Give back the full listing verbatim, apart from its images.

(Beginning of SUPPLIED INFORMATION)

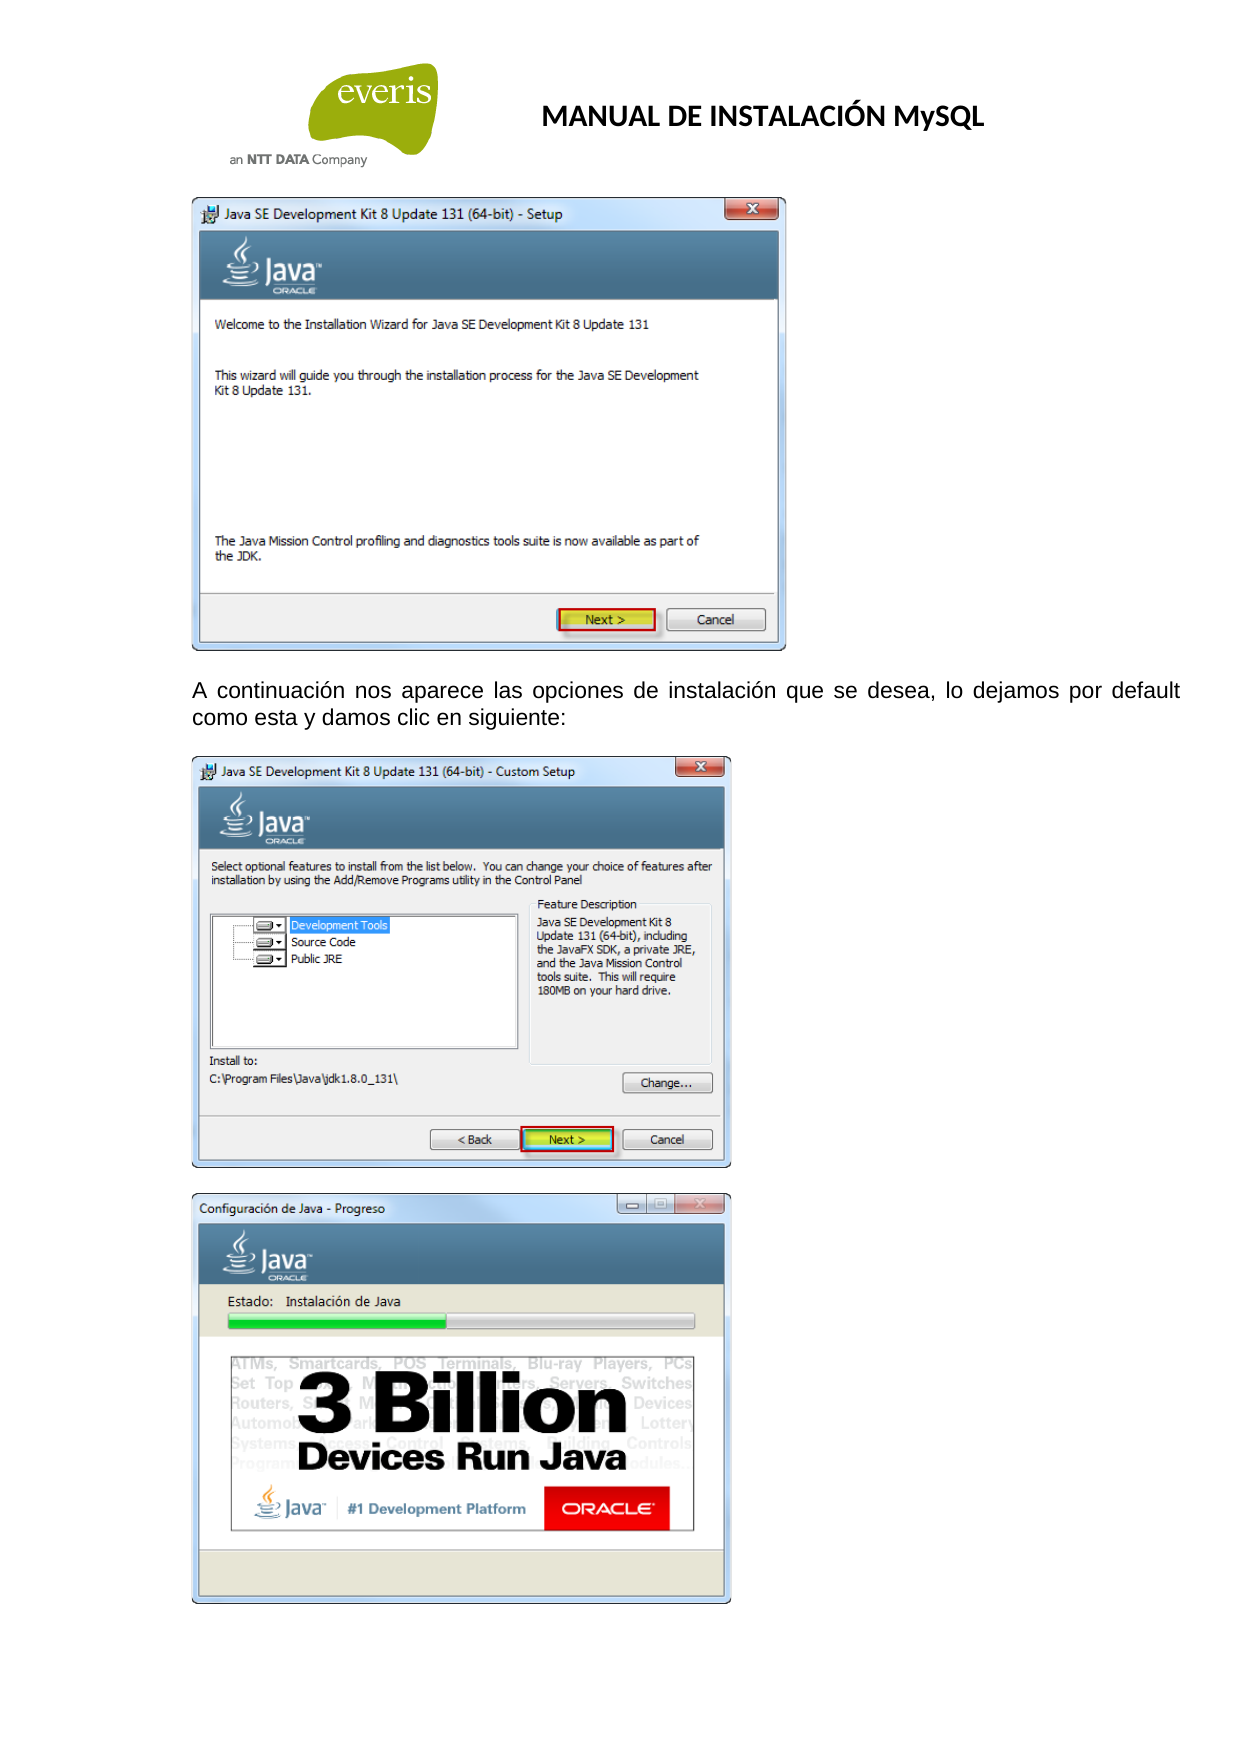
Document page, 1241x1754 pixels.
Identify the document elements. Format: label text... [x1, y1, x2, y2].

text A continuación nos aparece las opciones de instalación que se desea, lo dejamos por default como esta y damos clic en siguiente: [192, 677, 1181, 730]
picture [191, 197, 787, 651]
picture [191, 1193, 732, 1604]
picture [191, 756, 732, 1168]
picture [220, 59, 447, 171]
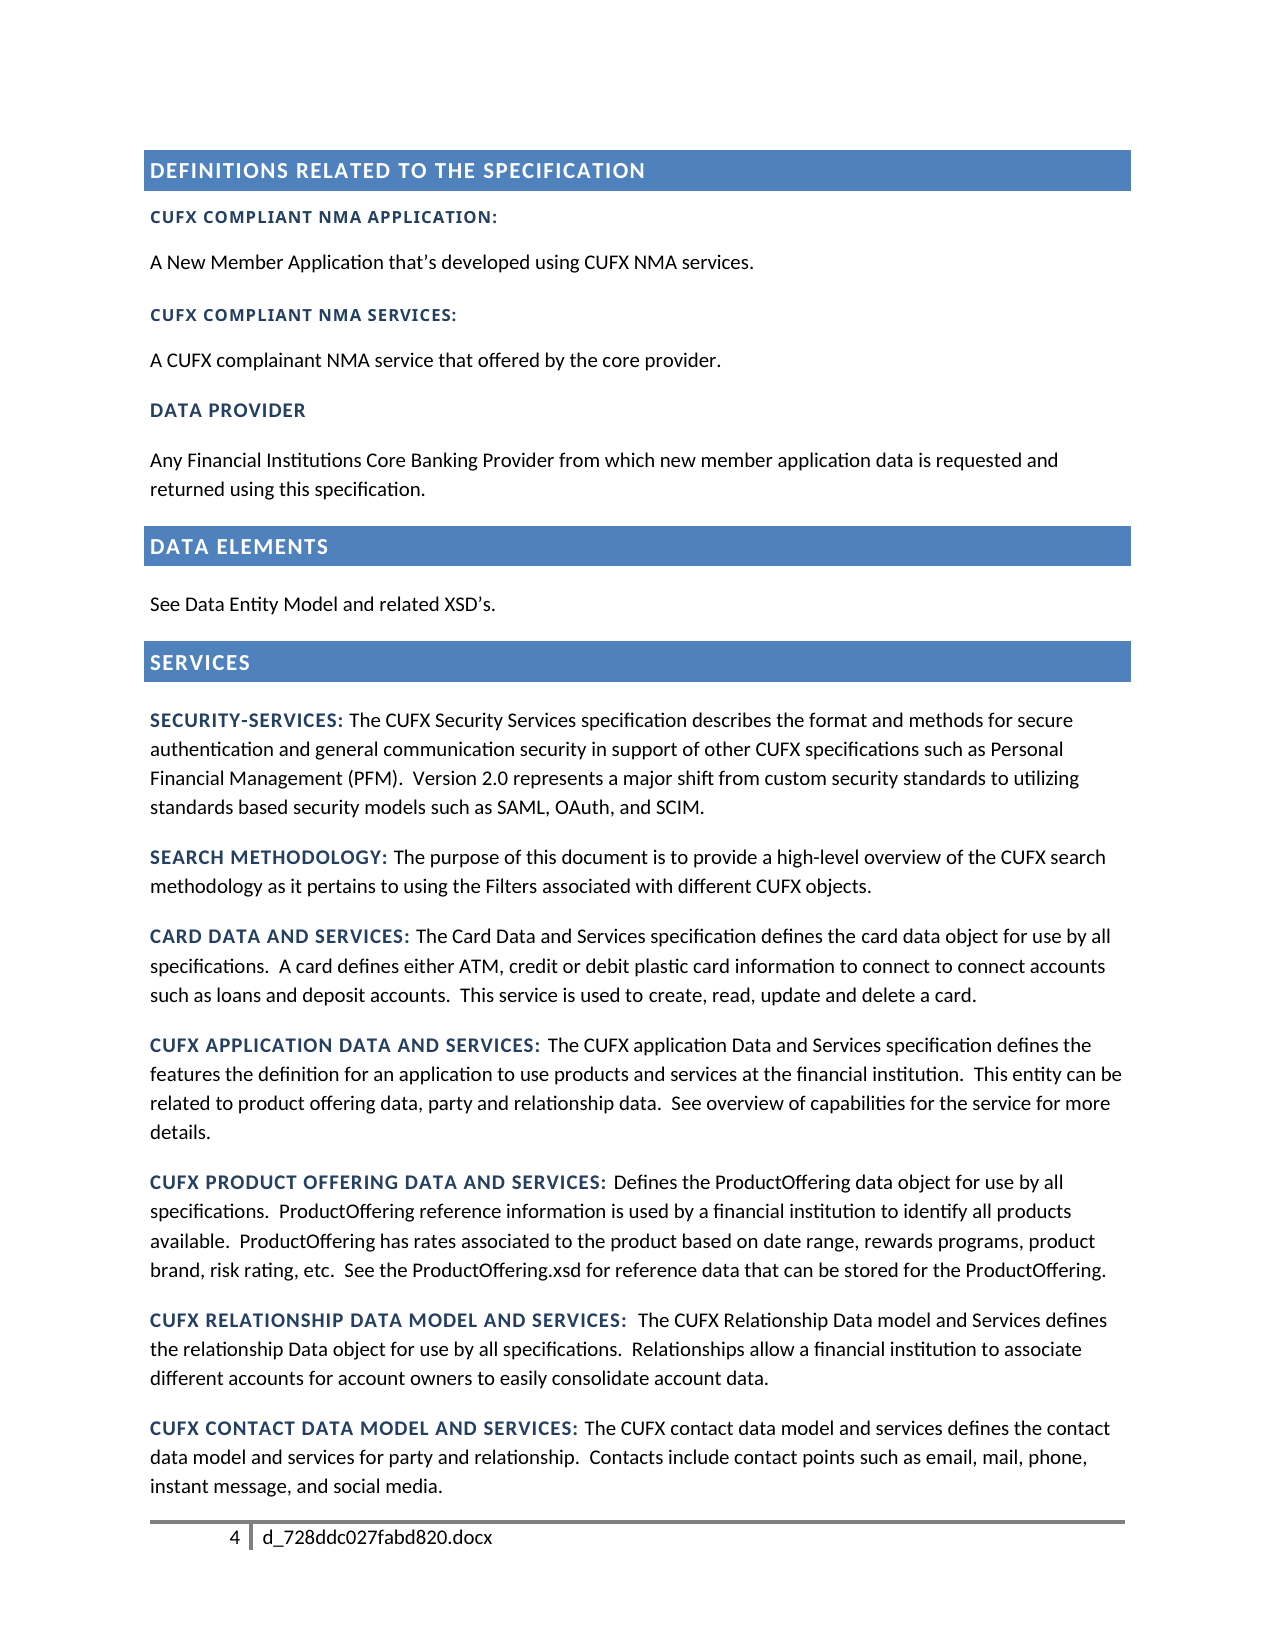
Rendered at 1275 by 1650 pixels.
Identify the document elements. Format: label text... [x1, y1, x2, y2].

(End of SUPPLIED INFORMATION)

> SOLUTION FOR THIS EXERCISE
Document page, 1241x1754 pixels.
Identify the document elements. Format: label text... [x1, y1, x2, y2].

text A continuación nos aparece las opciones de instalación que se desea, lo dejamos por default como esta y damos clic en siguiente: [192, 677, 1181, 730]
picture [191, 197, 787, 651]
picture [191, 1193, 732, 1604]
picture [191, 756, 732, 1168]
picture [220, 59, 447, 171]
Rendered at 1275 by 1650 pixels.
Identify the document elements. Format: label text... [x1, y1, x2, y2].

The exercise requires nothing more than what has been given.